Here are the 3 high-tech vehicles vying to replace the Humvee
http://finance.yahoo.com/news/3-high-tech-vehicles-vying-182352504.html


----------



## sgtusmc98 (Sep 8, 2013)

Wonder if I could trade my 83 f100 straight up?


----------



## Caribou (Aug 18, 2012)

Does that come standard with the Ma Deuce or do I have to pay extra?


----------



## oldasrocks (Jun 30, 2012)

Does it come in white?


----------



## readytogo (Apr 6, 2013)

Standard equipment included; a p-38,p-50 and a map with all the gas stations in your area


----------



## readytogo (Apr 6, 2013)

You know guys we all like big and fancy things and we all wish we could have them but we have to be realistic and logical, my friend has a 4x4 dodge pick-up with all the toys, is truly a marvel to look at but we live in the asphalt jungle we have not one dirt road here in Miami about the only river crossing here is when we get a little rain and some streets get 10 inches of water so a $50,000 truck is a bit too much for nothing, I had a Chevy blazer 4x4 also big tires and winch and a 350 dual exhaust engine, had to carry a ladder to into the beast and my wise father use to laugh all the time, and I cry every time I drove into a gas station, no more Jose, I quickly change my ways.


----------



## LincTex (Apr 1, 2011)

readytogo said:


> ... but we have to be realistic and logical,...we have not one dirt road here......
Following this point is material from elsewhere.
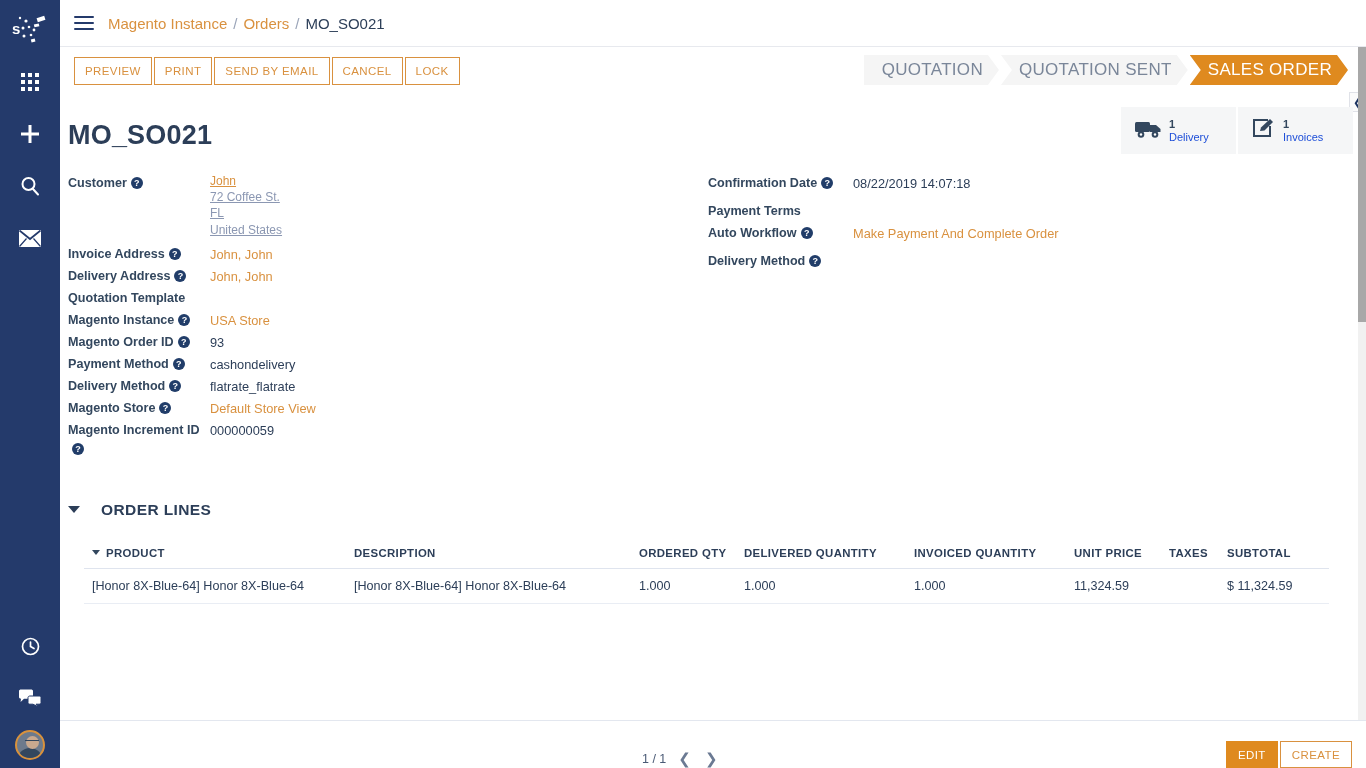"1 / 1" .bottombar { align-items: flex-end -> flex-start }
Speak for yourself. I *DO* have a need to be offroad, regularly!

You need one of these - just drive down *between* the rows of cars stuck on the road:


----------



## tsrwivey (Dec 31, 2010)

I need my SUV & hubby says he needs his deuce & a half & his 3/4 ton four wheel drive. I'm pretty sure I need one of those things in LincTexs picture for my trips into downtown Dallas too.


----------